Zinck has admitted to drinking and gambling problems in the past, for which he received counselling to "address the issues".

===Impaired driving charge===
Following an incident on October 2, 2013, Zinck was charged with impaired driving after registering a breathalyzer reading above the legal limit of 80 milligrams of alcohol in 100 millilitres of blood. At a preliminary hearing on January 27, 2014, Zinck pleaded not guilty in a Dartmouth courtroom to the charge of drunk driving.

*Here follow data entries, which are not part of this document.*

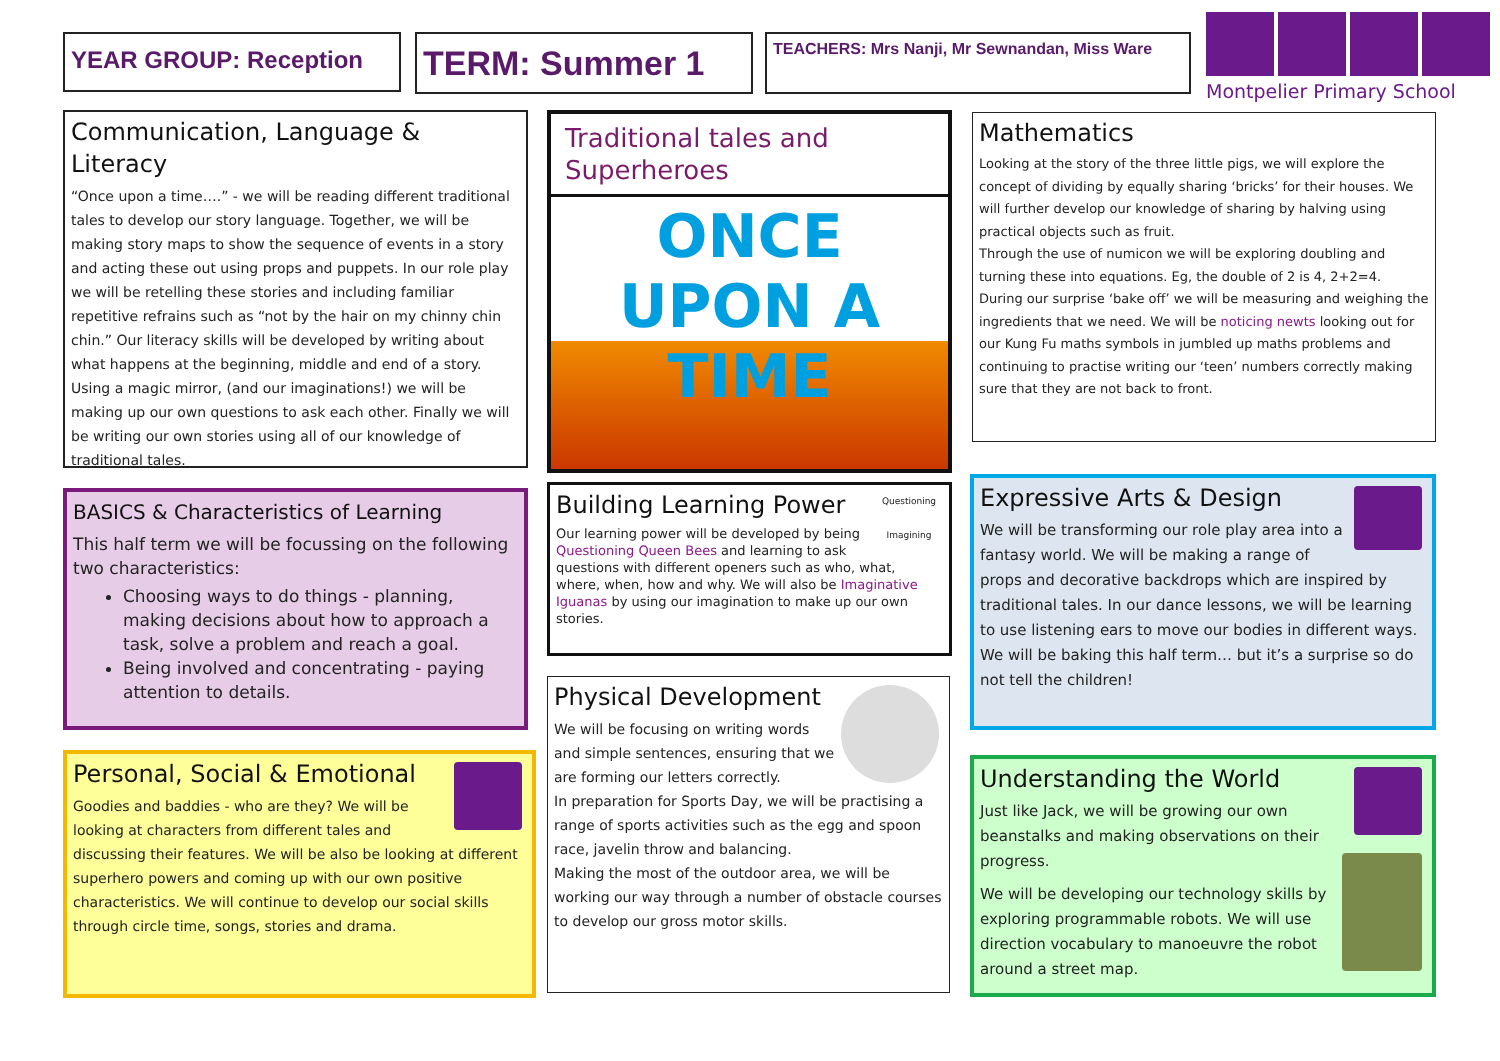YEAR GROUP: Reception TERM: Summer 1 TEACHERS: Mrs Nanji, Mr Sewnandan, Miss Ware
Montpelier Primary School
Communication, Language & Literacy
“Once upon a time….” - we will be reading different traditional tales to develop our story language. Together, we will be making story maps to show the sequence of events in a story and acting these out using props and puppets. In our role play we will be retelling these stories and including familiar repetitive refrains such as “not by the hair on my chinny chin chin.” Our literacy skills will be developed by writing about what happens at the beginning, middle and end of a story. Using a magic mirror, (and our imaginations!) we will be making up our own questions to ask each other. Finally we will be writing our own stories using all of our knowledge of traditional tales.
BASICS & Characteristics of Learning
This half term we will be focussing on the following two characteristics:
Choosing ways to do things - planning, making decisions about how to approach a task, solve a problem and reach a goal.
Being involved and concentrating - paying attention to details.
Personal, Social & Emotional
Goodies and baddies - who are they? We will be looking at characters from different tales and discussing their features. We will be also be looking at different superhero powers and coming up with our own positive characteristics. We will continue to develop our social skills through circle time, songs, stories and drama.
Traditional tales and Superheroes
ONCE UPON A TIME
Questioning
Imagining
Building Learning Power
Our learning power will be developed by being Questioning Queen Bees and learning to ask questions with different openers such as who, what, where, when, how and why. We will also be Imaginative Iguanas by using our imagination to make up our own stories.
Physical Development
We will be focusing on writing words and simple sentences, ensuring that we are forming our letters correctly.
In preparation for Sports Day, we will be practising a range of sports activities such as the egg and spoon race, javelin throw and balancing.
Making the most of the outdoor area, we will be working our way through a number of obstacle courses to develop our gross motor skills.
Mathematics
Looking at the story of the three little pigs, we will explore the concept of dividing by equally sharing ‘bricks’ for their houses. We will further develop our knowledge of sharing by halving using practical objects such as fruit.
Through the use of numicon we will be exploring doubling and turning these into equations. Eg, the double of 2 is 4, 2+2=4.
During our surprise ‘bake off’ we will be measuring and weighing the ingredients that we need. We will be noticing newts looking out for our Kung Fu maths symbols in jumbled up maths problems and continuing to practise writing our ‘teen’ numbers correctly making sure that they are not back to front.
Expressive Arts & Design
We will be transforming our role play area into a fantasy world. We will be making a range of props and decorative backdrops which are inspired by traditional tales. In our dance lessons, we will be learning to use listening ears to move our bodies in different ways. We will be baking this half term… but it’s a surprise so do not tell the children!
Understanding the World
Just like Jack, we will be growing our own beanstalks and making observations on their progress.
We will be developing our technology skills by exploring programmable robots. We will use direction vocabulary to manoeuvre the robot around a street map.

On March 27, 2015, Halifax Regional Police officer Dan Kavanaugh told the provincial court that Zinck was belligerent and resistant when he was pulled over for a breathalyzer test on October 2, 2013. Kavanaugh said Zinck initially agreed to the breathalyzer but became increasingly unco-operative and began cursing and shouting, asking the police if they knew who he was. The officer testified that a cell phone Zinck was holding had to be wrestled away and Zinck had to be placed in handcuffs before officers could administer the breathalyzer, adding that Zinck later gave two additional breath samples at a police station which were both also over the legal limit. A day later, Zinck denied much of the testimony brought forward against him in court, claiming among other things that he was not behind the wheel of his car when police arrested him. On April 29, 2015, Zinck was found guilty of impaired driving and ordered to pay a $1,000 fine along with a one-year driving ban.

==Post-politics==
On April 6, 2018, Halifax Regional Police issued a missing persons' news release seeking the public's help in locating the 47-year-old Zinck, who at that time had reportedly last been seen approximately one month prior in the Parkstone Road area of Dartmouth. Later that same day, police announced that they had located the former MLA but offered no further details regarding his disappearance. Zinck had been reported missing to police by an unknown party two days prior. Halifax police subsequently announced that Zinck had in fact never been missing. The missing person report had been called in by someone who was not a family member, and a member of Zinck's family later confirmed to police that Zinck was "alive and well" and was never missing.